One, the problem description
Ganglia the various components of the installation (not I installed, only know this information):
The cluster has a total of 4 machines, namely 192.168.121.34-37. Gmetad, Gweb and httpd are installed on the 192.168.121.34 and Gmond are installed on the 34,35,36,37 machine.
Visit Ganglia-web Home: http://192.168.121.34/ganglia-web/The following error occurred:
there is an error collecting ganglia data (127.0.0.1:8652): Fsockopen Error:connection refused
View Gmetad status, hint: Gmetad dead but Subsys locked
While viewing the Gmond status on 192.168.121.34, 35, 36, 37: Service Gmond status, all is normal: Gmond (PID 30260) is running ...
This article says that there is a problem with permissions in the/var/lib/ganglia/rrds/directory: that is, the user rights are nobody, and the group permissions are root.
But my directory user rights are nobody, and the group permissions are root.
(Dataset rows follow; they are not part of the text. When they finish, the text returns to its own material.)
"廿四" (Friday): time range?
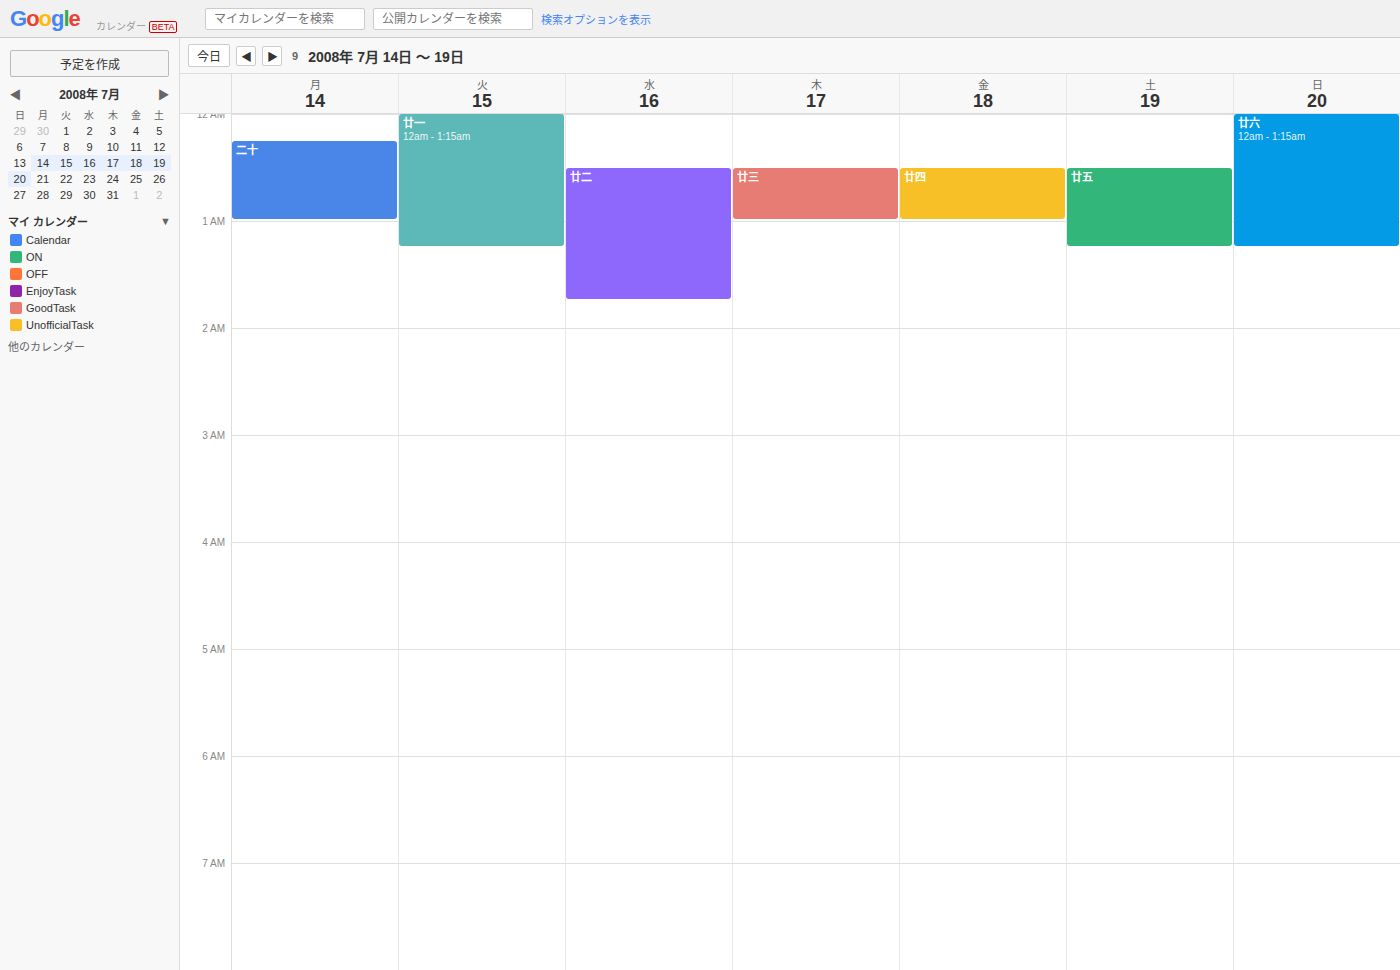
12:30 AM to 1:00 AM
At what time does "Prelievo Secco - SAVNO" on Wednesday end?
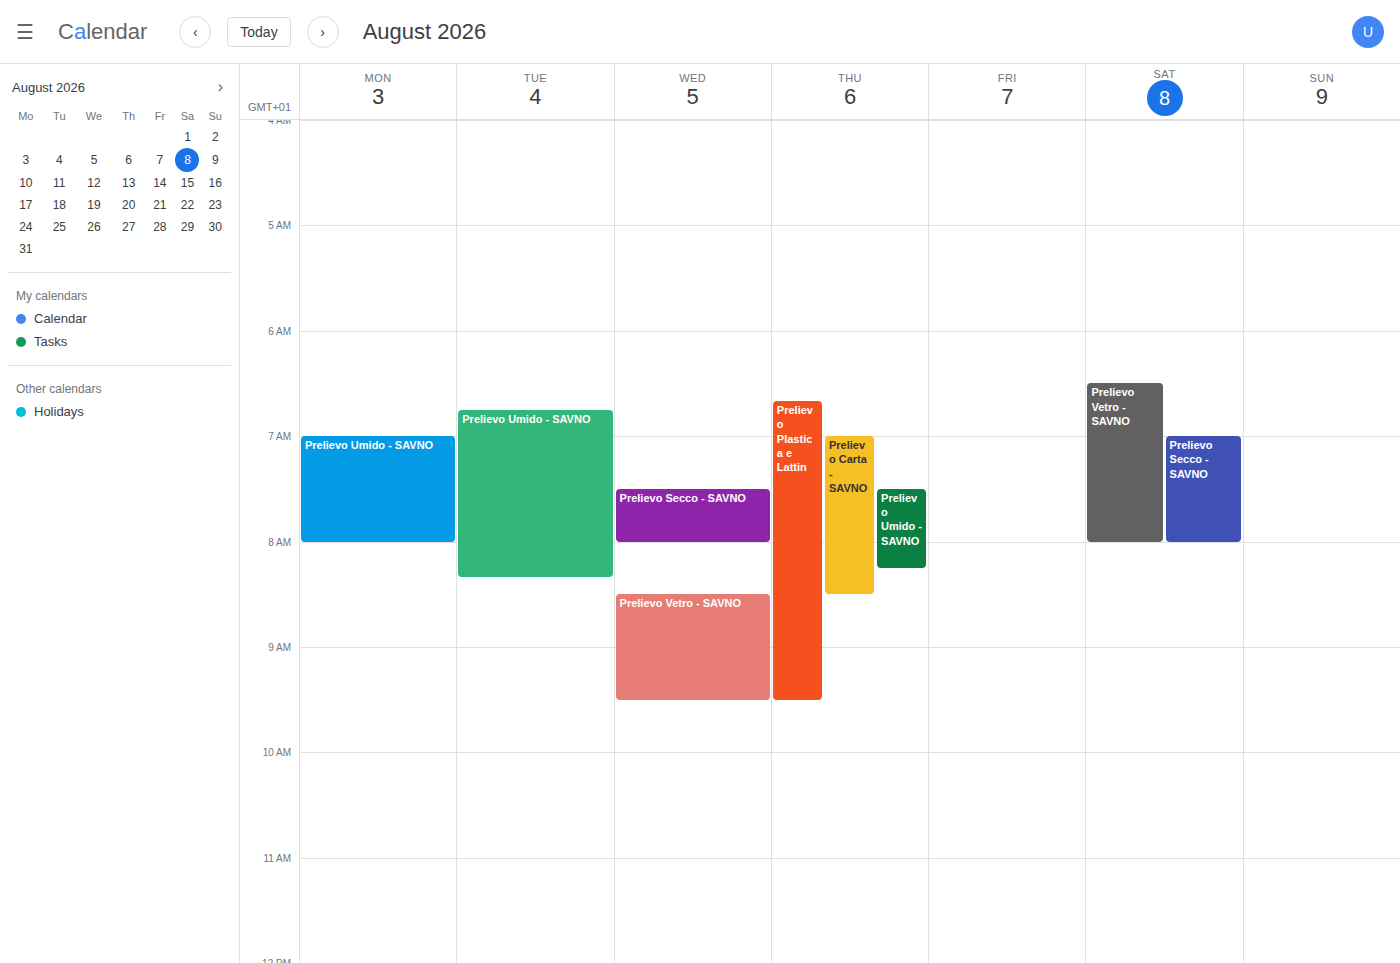
8:00 AM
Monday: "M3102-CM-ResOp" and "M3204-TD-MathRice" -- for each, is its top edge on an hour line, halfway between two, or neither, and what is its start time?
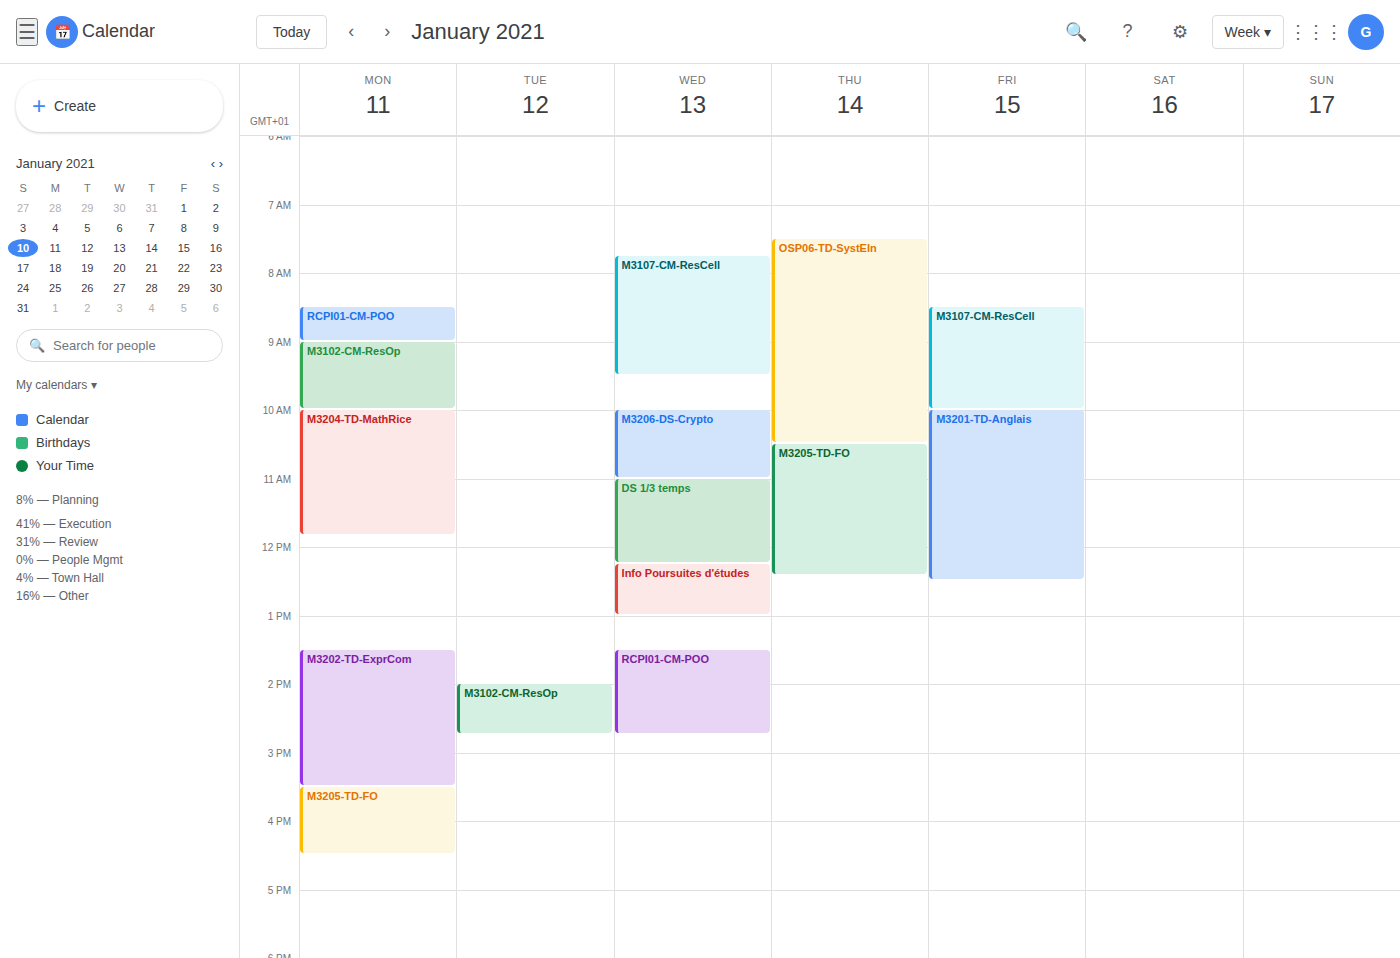
"M3102-CM-ResOp": 9:00 AM, exactly on the 9 AM line. "M3204-TD-MathRice": 10:00 AM, exactly on the 10 AM line.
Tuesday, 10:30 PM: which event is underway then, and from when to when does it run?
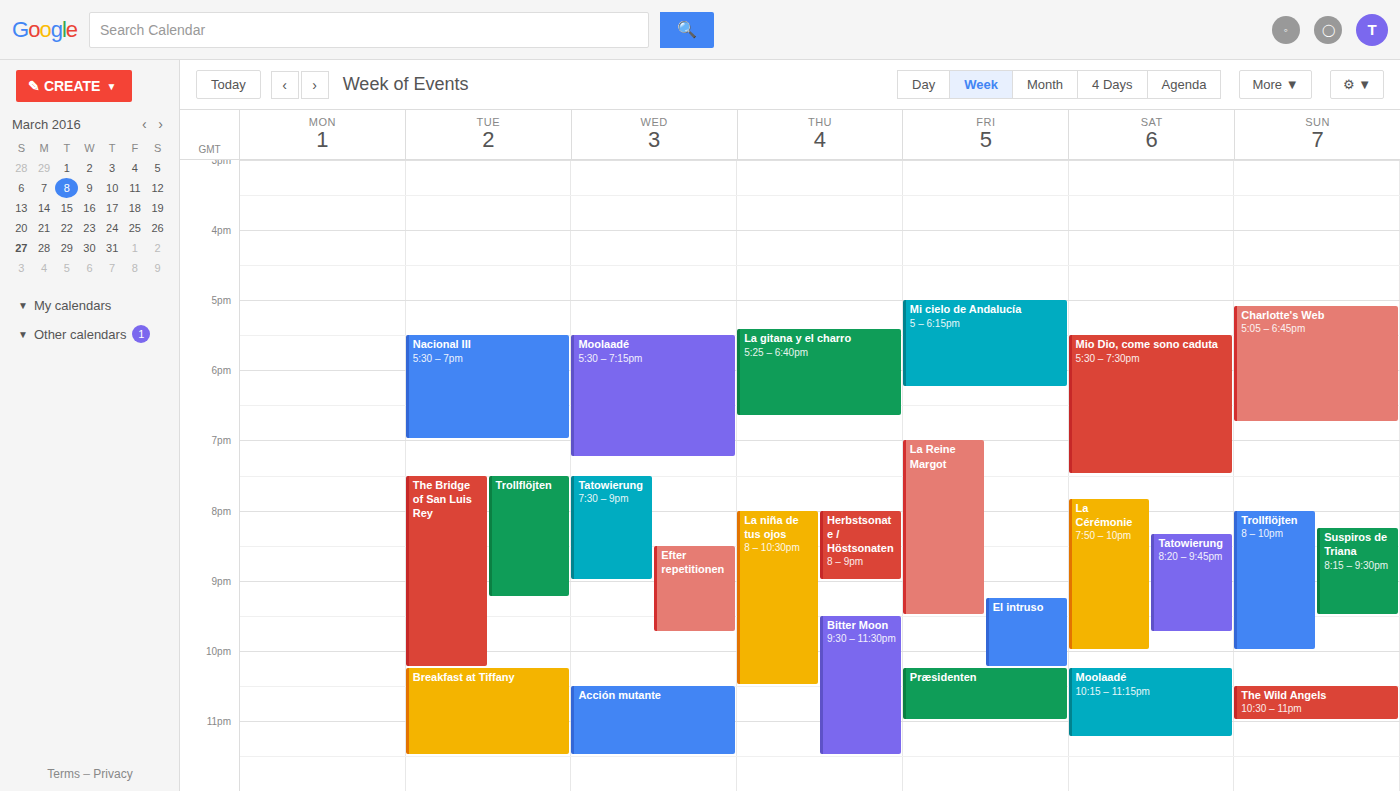
"Breakfast at Tiffany", 10:15 PM to 11:30 PM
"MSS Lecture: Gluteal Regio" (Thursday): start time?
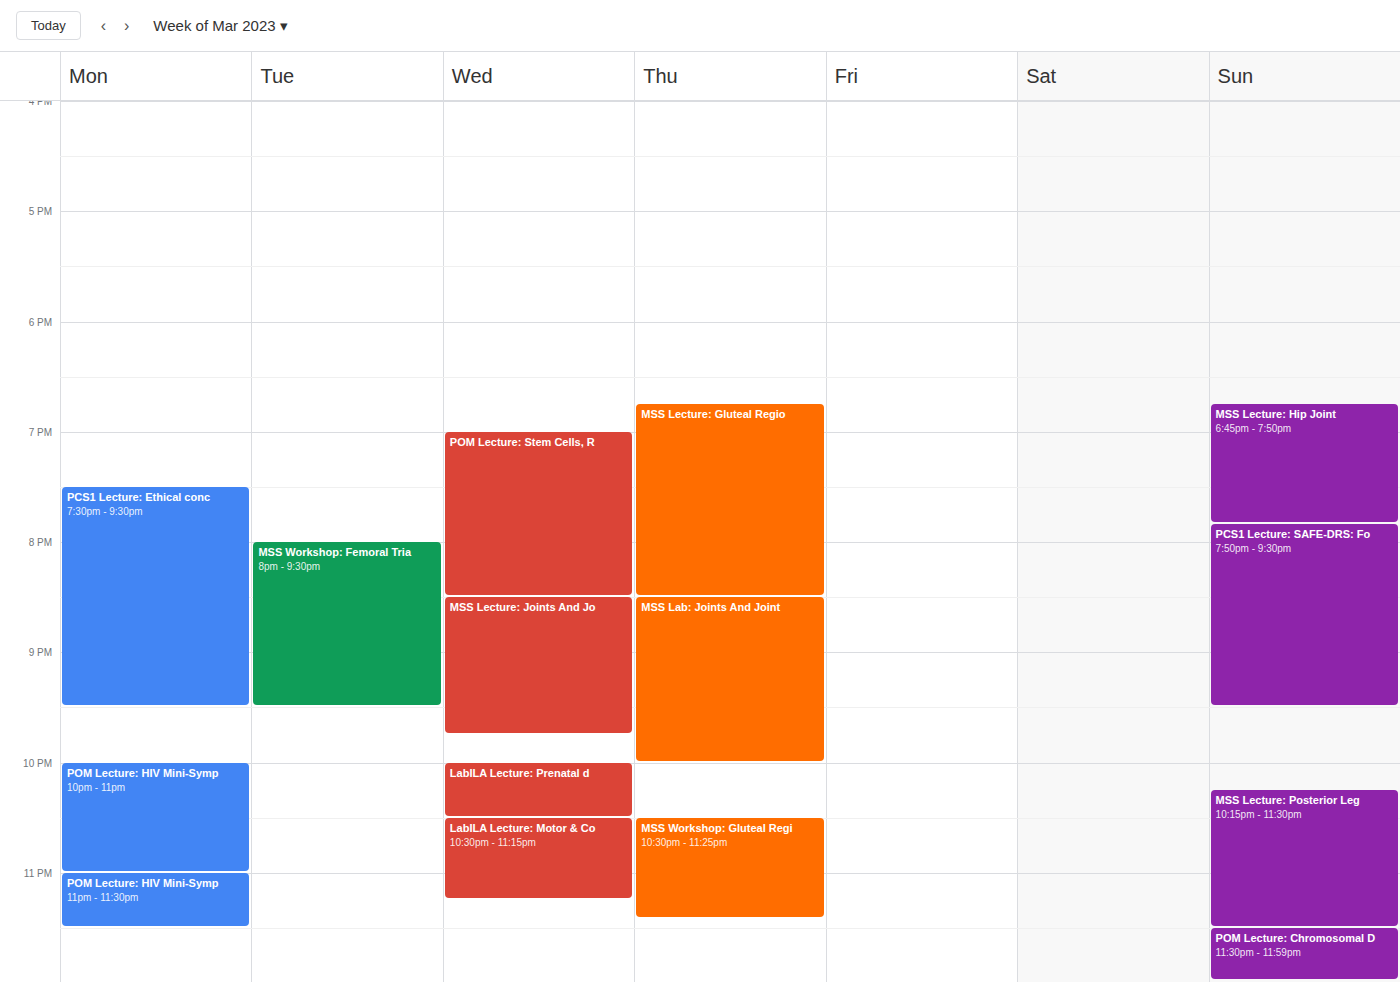
6:45 PM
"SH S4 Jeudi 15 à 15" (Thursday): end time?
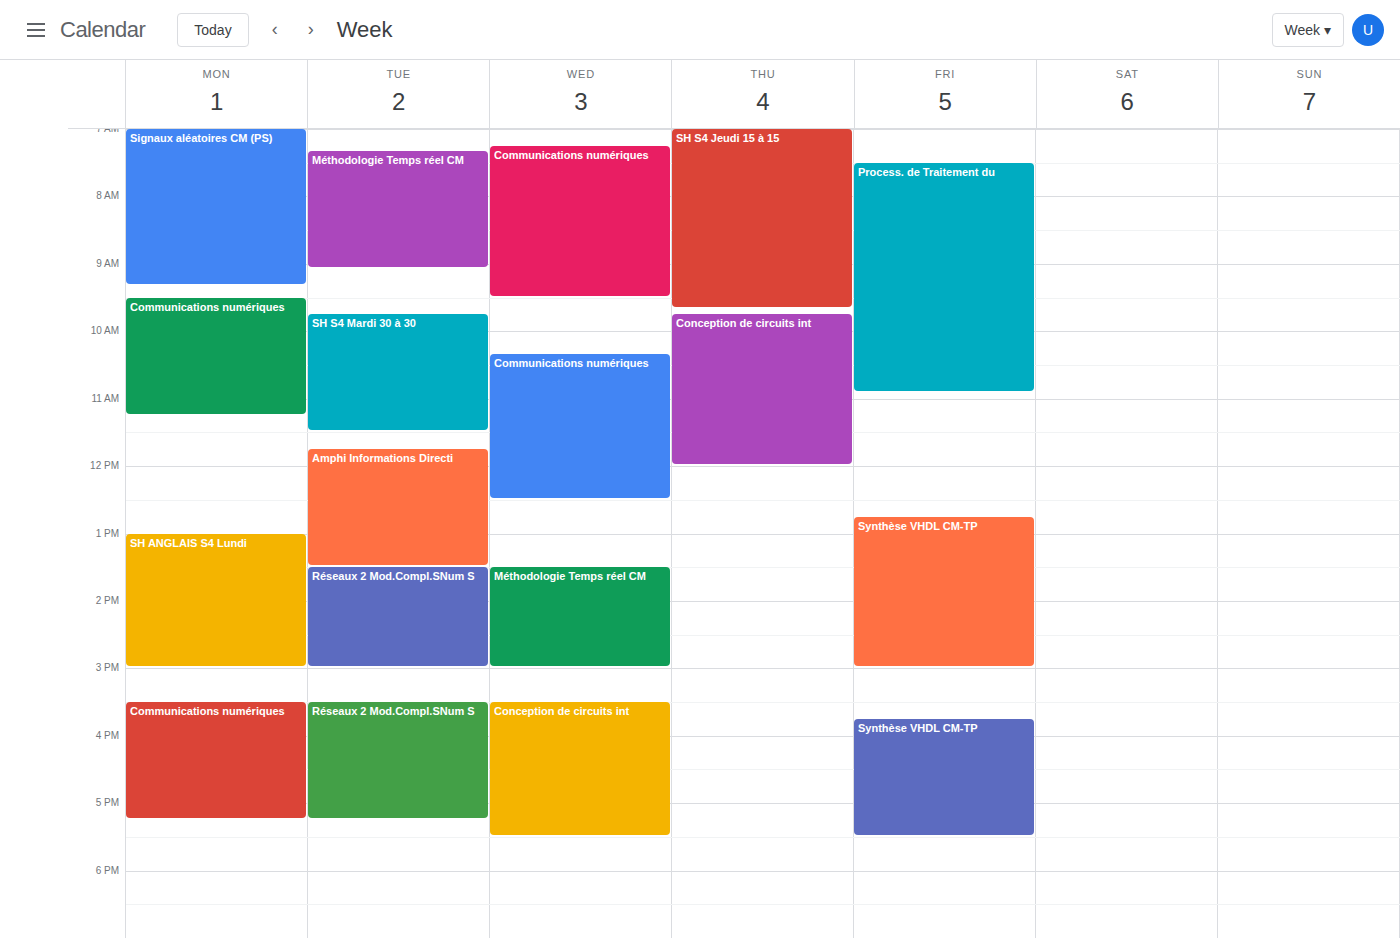
9:40 AM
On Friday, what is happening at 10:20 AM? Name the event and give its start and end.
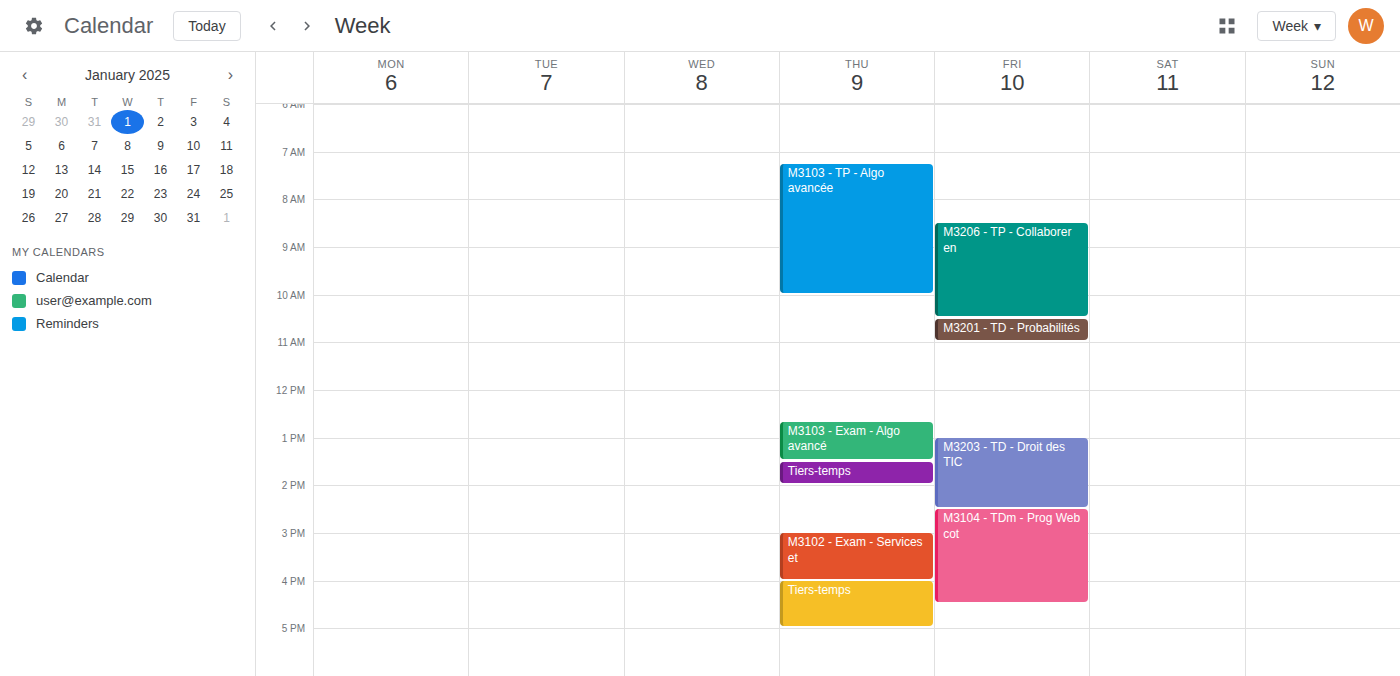
"M3206 - TP - Collaborer en", 8:30 AM to 10:30 AM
Therefore, it has nothing to do with it.
Running on 192.168.121.35 machine: telnet 192.168.121.34 8652 hint: Connection refused
For root users: NETSTAT-ANP | grep 8652 did not find any information about Port 8652.
Other articles say the various modifications to the configuration file are not attempted.
Later found that the Rrds directory is too large, the entire partition has accounted for 97%.
The installed cluster HDFs also reported insufficient disk space warnings. After cleaning up the disk:
And then restart the Gmetad service (services Gmetad restart), actually. That's weird.
At this point, visit the Ganglia-web home page to see a variety of monitoring images.
Second, some basic knowledge of ganglia
①ganglia monitoring system mainly consists of three parts, Gmond, Gmetad, and Web Interface (Ganglia-web).
The Gmond is installed on each machine to be monitored and collects various monitoring indicators, which can be either sender or receiver. That is, it can collect some of the monitoring metrics (metrics, such as CPU utilization, system load) on the machine, or it can send the information it collects to gmond installed on other machines.
Gmetad periodically polls each Gmond to store the Monitoring metrics (metric) collected by each gmond into an rdd file.
Ganglia-web needs to be installed on the same machine as the Gmetad because it requires access to the Gmetad Rdd file, which displays the various metrics in the Rdd file as a web interface.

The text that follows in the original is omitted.